IP Contributes to Reputation
This is perhaps the most rich aspect of understanding IP and its relationship with marketing.
Corporate reputation, unlike branding, is the expectation of stakeholders (customers, shareholders,
suppliers, employees, lenders, etc.) of future company performance based on their understanding and
approval of past performance correlated with present-tense results. Intellectual property doesn't
appear directly in such assessments — unless a lawsuit concerning some patent or copyright
factors into recent news — but it is reflected in a variety of other numbers. For instance, the IP
of smart, successful supply chain management can be reflected in more reliable production, better
vendor pricing, and even greater sustainability over time. Similarly, the IP of corporate governance can
be reflected in a company's ability to predict and subsequently manage crises, as well as identify the
best avenues for corporate growth and profits. None of this IP can be protected, or covered wholly by
legal provisions, but organizational processes "belong" to a business and inform its operational
results. Brands are a great tool for communicating product or service benefits, but corporate
reputation, not branding, is therefore the ultimate IP.

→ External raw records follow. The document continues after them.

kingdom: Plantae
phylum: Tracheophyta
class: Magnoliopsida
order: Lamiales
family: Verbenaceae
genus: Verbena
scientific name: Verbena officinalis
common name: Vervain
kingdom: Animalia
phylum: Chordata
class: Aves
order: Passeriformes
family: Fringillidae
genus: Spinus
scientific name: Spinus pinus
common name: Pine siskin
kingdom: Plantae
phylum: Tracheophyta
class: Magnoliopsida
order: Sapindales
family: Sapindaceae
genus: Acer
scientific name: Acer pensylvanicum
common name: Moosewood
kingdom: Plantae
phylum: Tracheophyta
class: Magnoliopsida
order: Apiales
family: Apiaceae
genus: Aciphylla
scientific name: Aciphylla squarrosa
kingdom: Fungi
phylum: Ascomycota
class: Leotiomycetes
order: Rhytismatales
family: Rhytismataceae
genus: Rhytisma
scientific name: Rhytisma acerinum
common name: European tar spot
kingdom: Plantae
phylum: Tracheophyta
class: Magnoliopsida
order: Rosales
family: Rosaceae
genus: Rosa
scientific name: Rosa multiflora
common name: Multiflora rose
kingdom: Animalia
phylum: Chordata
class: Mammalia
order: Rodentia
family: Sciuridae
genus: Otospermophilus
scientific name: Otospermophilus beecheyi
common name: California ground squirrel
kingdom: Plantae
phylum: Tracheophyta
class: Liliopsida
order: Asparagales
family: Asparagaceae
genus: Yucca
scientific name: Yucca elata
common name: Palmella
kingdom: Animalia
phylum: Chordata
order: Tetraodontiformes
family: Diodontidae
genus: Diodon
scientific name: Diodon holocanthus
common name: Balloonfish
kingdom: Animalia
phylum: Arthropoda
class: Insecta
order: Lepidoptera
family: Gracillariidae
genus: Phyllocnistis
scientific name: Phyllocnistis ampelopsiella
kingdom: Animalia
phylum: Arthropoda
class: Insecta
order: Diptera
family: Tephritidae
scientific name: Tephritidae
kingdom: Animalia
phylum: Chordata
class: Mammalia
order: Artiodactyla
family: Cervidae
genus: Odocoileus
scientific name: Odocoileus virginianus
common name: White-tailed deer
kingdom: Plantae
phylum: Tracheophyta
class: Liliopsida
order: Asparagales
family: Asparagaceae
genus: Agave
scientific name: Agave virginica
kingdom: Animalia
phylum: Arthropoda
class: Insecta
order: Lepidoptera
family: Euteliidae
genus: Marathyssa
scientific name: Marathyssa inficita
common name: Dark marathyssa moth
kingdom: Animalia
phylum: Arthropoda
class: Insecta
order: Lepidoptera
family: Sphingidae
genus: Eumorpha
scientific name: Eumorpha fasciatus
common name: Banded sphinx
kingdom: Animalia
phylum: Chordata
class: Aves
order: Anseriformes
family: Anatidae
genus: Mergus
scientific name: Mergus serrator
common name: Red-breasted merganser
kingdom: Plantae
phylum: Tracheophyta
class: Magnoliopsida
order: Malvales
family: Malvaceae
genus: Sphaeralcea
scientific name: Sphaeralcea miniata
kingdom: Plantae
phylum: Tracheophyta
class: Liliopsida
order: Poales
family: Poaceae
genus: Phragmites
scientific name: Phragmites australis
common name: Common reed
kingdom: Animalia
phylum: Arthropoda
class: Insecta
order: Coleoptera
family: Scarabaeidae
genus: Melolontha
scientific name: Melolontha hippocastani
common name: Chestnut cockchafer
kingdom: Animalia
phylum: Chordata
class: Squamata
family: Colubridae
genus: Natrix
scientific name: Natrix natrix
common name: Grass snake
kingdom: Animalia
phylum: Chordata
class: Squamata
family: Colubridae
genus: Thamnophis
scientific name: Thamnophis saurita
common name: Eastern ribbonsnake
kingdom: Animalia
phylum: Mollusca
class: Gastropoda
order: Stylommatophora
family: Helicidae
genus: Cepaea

Marketers should take into consideration these various impacts and influences of intellectual property,
but shouldn't base their strategies or tactics solely on the legal definitions of product, service or
process. Knowing what is objectively unique, as defined by legal or regulatory construct, can make
marketing communications better and more focused, but the real intellectual value of any given
business is embedded in the quality of its relationships with customers and other stakeholders.